Number of ions within a cylinder of radius $R_{\mathrm{cyl}}=u{x}_i$. Symbols show ion numbers from simulation, solid curves show Donnan model predictions. Blue: monovalent cations, green: monovalent anions, red and orange: tri- and divalent cations. Dot-dashed lines show the number of expected cations if all ions were uniformly distributed. (a) HA-like chain $+$ 0.1 mM 3:1 salt. (b) ssNA-like chain $+$ 1 mM 2:1 salt.

Figure 8

Renormalized chain charge spacing $d_{\mathrm{eff}}$ predicted from the Donnan-condensation three-state model. (a) HA $+$ 0.1 mM 3:1 salt. (b) ssDNA $+$ 1 mM 2:1 salt.
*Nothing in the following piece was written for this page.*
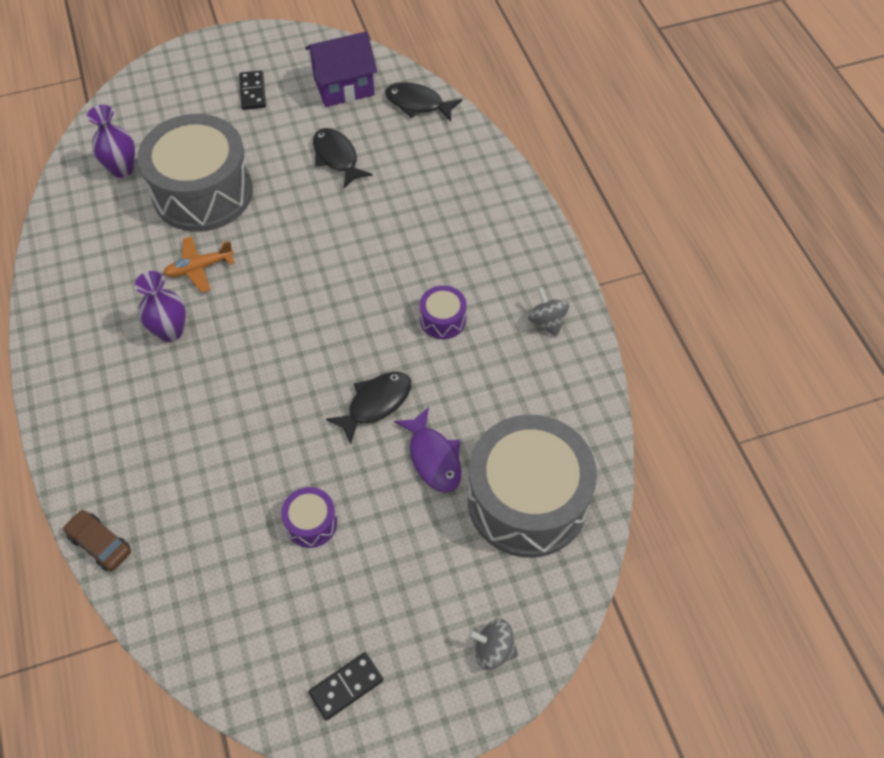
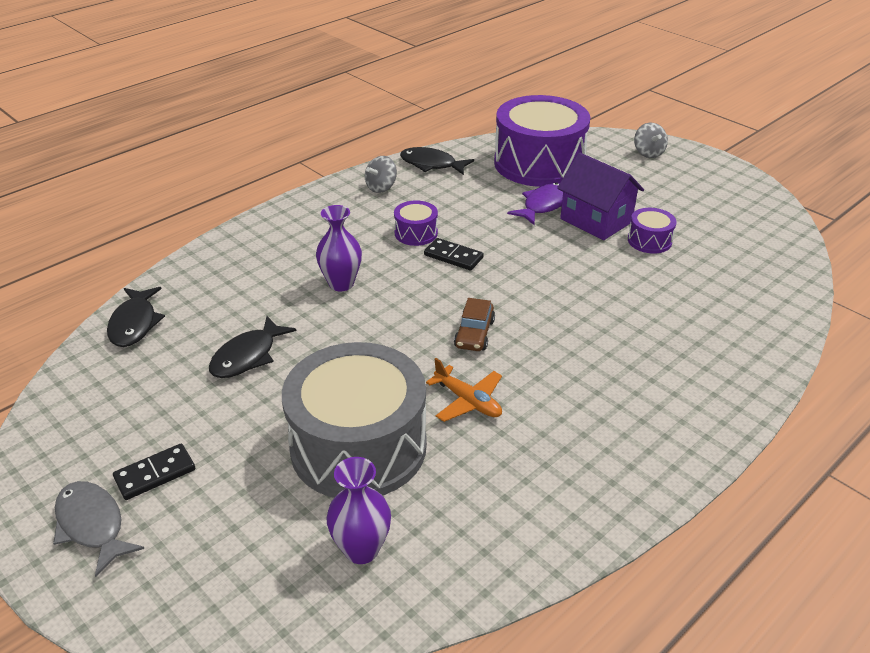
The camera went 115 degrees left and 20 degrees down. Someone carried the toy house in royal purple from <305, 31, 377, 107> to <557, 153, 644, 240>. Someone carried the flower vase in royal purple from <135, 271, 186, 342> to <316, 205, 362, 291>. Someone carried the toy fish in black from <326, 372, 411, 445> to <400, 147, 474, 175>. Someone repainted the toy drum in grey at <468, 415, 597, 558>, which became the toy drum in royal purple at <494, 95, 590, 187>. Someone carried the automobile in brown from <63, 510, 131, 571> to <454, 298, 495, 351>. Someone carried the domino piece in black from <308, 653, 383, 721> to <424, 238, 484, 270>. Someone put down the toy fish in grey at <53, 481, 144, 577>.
Thin dotted red line shows $d_{\mathrm{eff}}$ neglecting monovalent condensation. Dashed black line shows the structural charge spacing $d$.

Figure 9

$I^{-0.66}$ scaling of inverse crossover force in monovalent salt (black line), reproduced from Fig. 2, alongside data on HA $+$ 0.1 mM 3:1 salt and ssDNA $+$ 1 mM 2:1 salt, which show plateaus when multiplied by the structural charge spacing $d^2$ (HA: purple points, ssDNA: orange points), but collapse nearly onto the expected curve when $d_{\mathrm{eff}}^2$ is used instead (HA: dark red circles, ssDNA: yellow circles).

Figure 10

Comparison of condensation models used to calculate $I$-dependent $d_{\mathrm{eff}}$ to replace structural charge spacing $d$ in the normalization. Red points are multiplied by $d^2$. Yellow circles use $d_{\mathrm{eff}}$ calculated from our three-state model. Green triangles use $d_{\mathrm{eff}}$ calculated from a two-state model with no locally enhanced screening. Orange squares show result of the BAA model [22]. Black line shows $\alpha$ = 0.66 power-law fit to all monovalent-only data. (a) HA $+$ 0.1 mM 3:1 salt. (b) ssDNA $+$ 1 mM 2:1 salt.

Figure 11

Cofitting onto reference curves. (a–c) $n$ force-extension curves at various concentrations of 1:1 salt are cofit onto reference curves on the same PE at 50 mM NaCl. Salt ranges from 1 mM to 1000 mM, with low-salt data in blue and high-salt data in yellow. (a) HA, $n$ = 274. (b) ssDNA, $n$ = 59. (c) ssRNA, $n$ = 33. (d–f) Reference curves fit by piecewise functions [Eqs. (A6) and (A7)]. Crossover at $f_c^{\mathrm{ref}}$ is indicated by an orange cross. Low force power law of exponent $\gamma$, green, is extended to $f>f_c^{\mathrm{ref}}$ with a dashed line to show deviation above the crossover. Yellow curves show high-force fits. (d) HA, $\gamma =0.62, f_c^{\mathrm{ref}}=0.50\pm 0.01\mathrm{pN}$. (e) ssDNA, $\gamma =0.57, f_c^{\mathrm{ref}}=0.64\pm 0.03\mathrm{pN}$. (f) ssRNA, $\gamma =0.60, f_c^{\mathrm{ref}}=0.50\pm 0.01\mathrm{pN}$. $\overline{f}$ and $\overline{L}$ denote shift factors in force and length; $L_c$ denotes chain contour length, estimated from WLC fit.

Figure 12

Cofitting $n$ force-extension curves with multivalent salt (black) onto reference curves taken in 54 mM monovalent salt (yellow). (a) HA $+$ 0.1 mM 3:1 salt, $n=170$. (b) ssDNA $+$ 1 mM 2:1 salt, $n=63$. $\overline{f}$ and $\overline{L}$ denote shift factors in force and length.

Figure 13

Comparison of inverse crossover force values obtained from different reference curves. For HA (left), we have already subtracted the plateau value from the quantity plotted on the $y$-axis. Light blue: $I_{\mathrm{ref}}=24\mathrm{mM}$ (27 mM for ssRNA), purple: $I_{\mathrm{ref}}=54\mathrm{mM}$ (57 mM for ssRNA), black: $I_{\mathrm{ref}}=504\mathrm{mM}$ (507 mM for ssRNA). If cofitting procedures are equivalent, division by $f_c^{\mathrm{ref}}$ will collapse data referenced to different curves.